Come Eye to Eye with Amiable Belugas on Our Northern Canada Summer Adventure
Day 1: Winnipeg, Manitoba
Arrive in Winnipeg and transfer to the Fort Garry Hotel, built in 1913 by the Grand Trunk Pacific Railway. The French-style chateau is still the grande dame of Winnipeg, offering first-class hospitality in Manitoba's capital. Meet your Expedition Leader and fellow travelers at a welcome dinner on this first evening of your Arctic summer adventure.
Day 2: Winnipeg / Churchill, Manitoba
This morning, we board our flight north to Churchill, the remote outpost community that is the gateway to the Arctic. We'll spend the day exploring this hospitable frontier town that was originally a Hudson's Bay Company fur trading post. During our tour of the community and its natural environs, we follow a trail through the boreal forest and visit Churchill's Itsanitaq Museum, showcasing the region's indigenous cultures, with artifacts collected from centuries of habitation. We may also have a chance to meet local individuals for insight into their cultural traditions and daily lives. These captivating storytellers share tales from their personal histories, offering a window into the enduring cultures that have flourished in this harsh environment for thousands of years.
Days 3–5: Exploring Churchill—Beluga Encounters & Wildlife Watching
With Churchill as our base, spend four full days exploring the tundra, river and seacoast of Hudson Bay. Activities include two Zodiac excursions to observe belugas congregating in the mouth of the Churchill River, plus an opportunity to kayak among these inquisitive whales that often nudge close to your paddle or follow in your human-powered wake. More than 3,000 of these small white cetaceans spend the summer in the area, and our motorized rafts and kayaks put us at eye-level with them. With their unusual ability to turn their heads from side to side, belugas appear to be as curious about us as we are about them. Through the use of a hydrophone on board, we can even listen to their otherworldly songs. Few wildlife encounters offer as intimate a perspective as this one does.
We’ll also take a larger vessel across the river to Prince of Wales Fort, established by Danish explorer Jens Monk in 1619, on the site where the Hudson’s Bay Company built one of its original fur-trading posts. Churchill became a stopover point for explorers searching for the fabled Northwest Passage and was instrumental in the opening of the Canadian West. On occasion, we see polar bears roaming just north of here around the rocky promontory that juts into Hudson Bay, and there' a good chance of encountering part of the resident caribou herd that numbers 600+ animals. An optional excursion during our time in Churchill is a coveted, scenic 90-minute helicopter flight over Hudson Bay and the surrounding tundra, where the likelihood is high that you'll spot polar bears on the prowl.

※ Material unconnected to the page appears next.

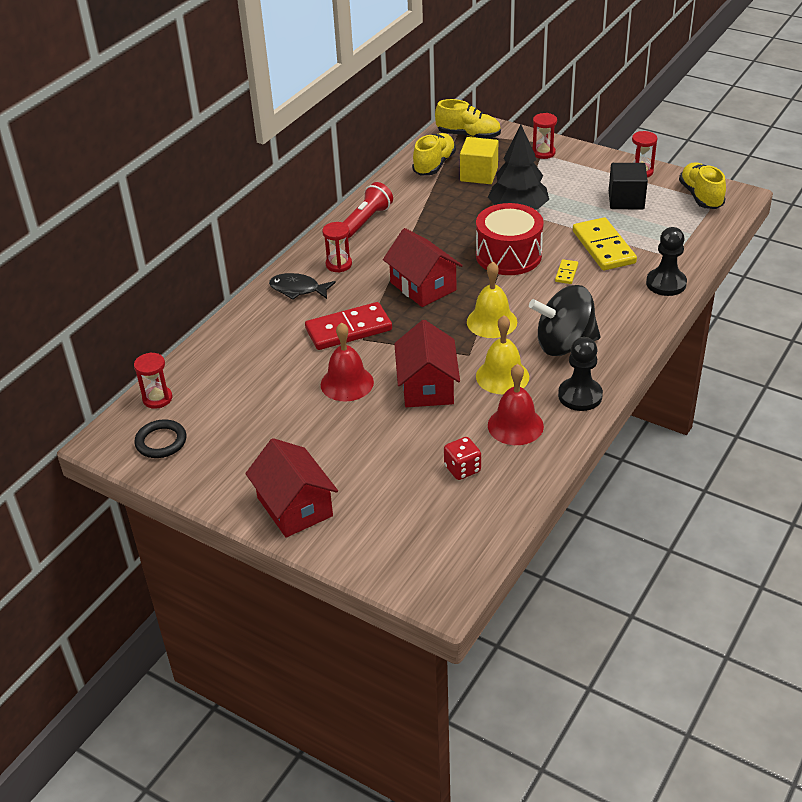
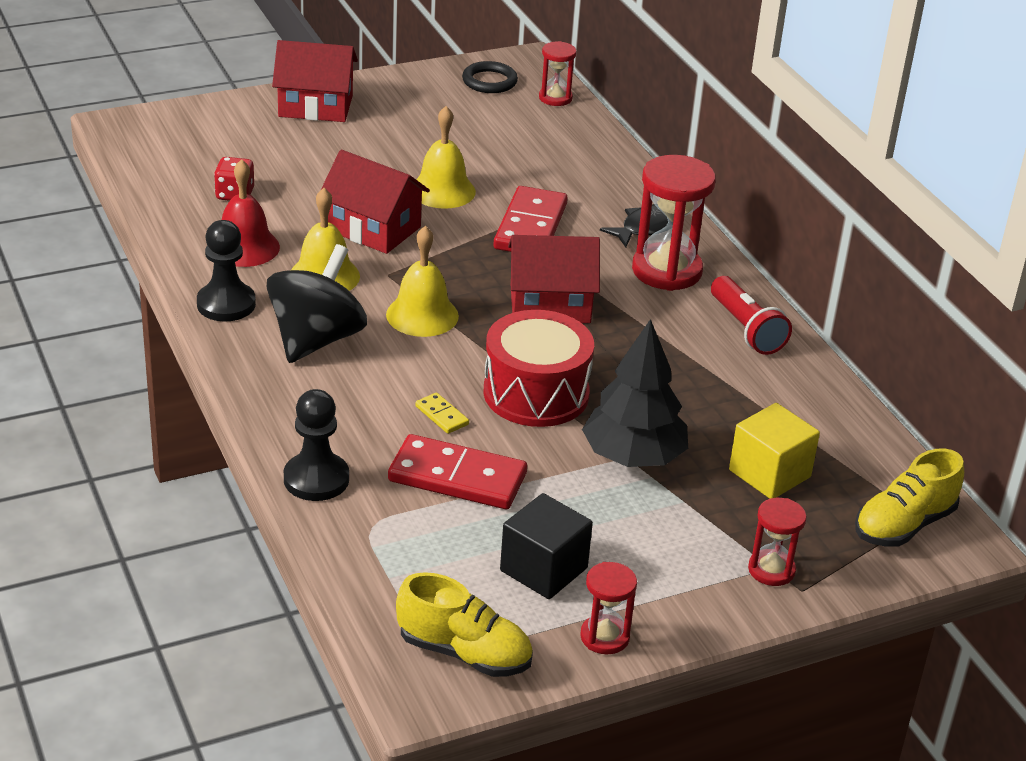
camera: 120 degrees right, 5 degrees down
(338, 264) = (666, 271): red hourglass -> red hourglass, size x1.83
(347, 383) = (442, 190): red bell -> yellow bell
(434, 165) = (841, 448): yellow shoe -> none
(603, 247) = (457, 477): yellow domino -> red domino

Ashore, traverse the tundra on a specialized Polar Rover vehicle in search of northern wildlife as we head to a spot near Hudson Bay for an outdoor cookout. Here at the interface of the boreal forest and tundra, we may spot Arctic fox, ptarmigan and polar bears, too. At this time of year, it is not uncommon to find mothers with cubs. The Churchill area also has plenty of walking trails that weave within the border of the northern boreal forest and southern tundra edge. This nexus of ecosystems is home to a variety of flora and fauna, which we encounter on our short walks. Late in the season, when the sun finally starts to dip, there's even a possibility of seeing the northern lights if the conditions prove just right. After all, we're directly under the auroral oval, one of the planet's best places to see aurora borealis, and even off season can create some fortunate magic encounters with northern lights. (Prime time to see northern lights
is January through March in Churchill!)
Day 6: Churchill / Winnipeg
Our return flight to Winnipeg is scheduled to depart in the evening, allowing us ample time to explore more of Churchill today. Along the main street, several shops offer locally made handicrafts, from Inuit-designed wall-hangings to caribou fur sculptures. Meet a local dog sled musher and his team, spending time with the lively, affectionate dogs that are an intrinsic part of winter life on the frozen tundra. Then head out to the Northern Studies Center, where scientists are researching the Arctic environment, social issues and sustainable resource development within this extreme yet fragile landscape. Early this evening, we gather for a farewell dinner, reveling in the memories we've made over the past week, before meeting our flight.
Day 7: Winnipeg / Depart
After breakfast, our Arctic summer tour comes to a close as we transfer to the airport for flights home.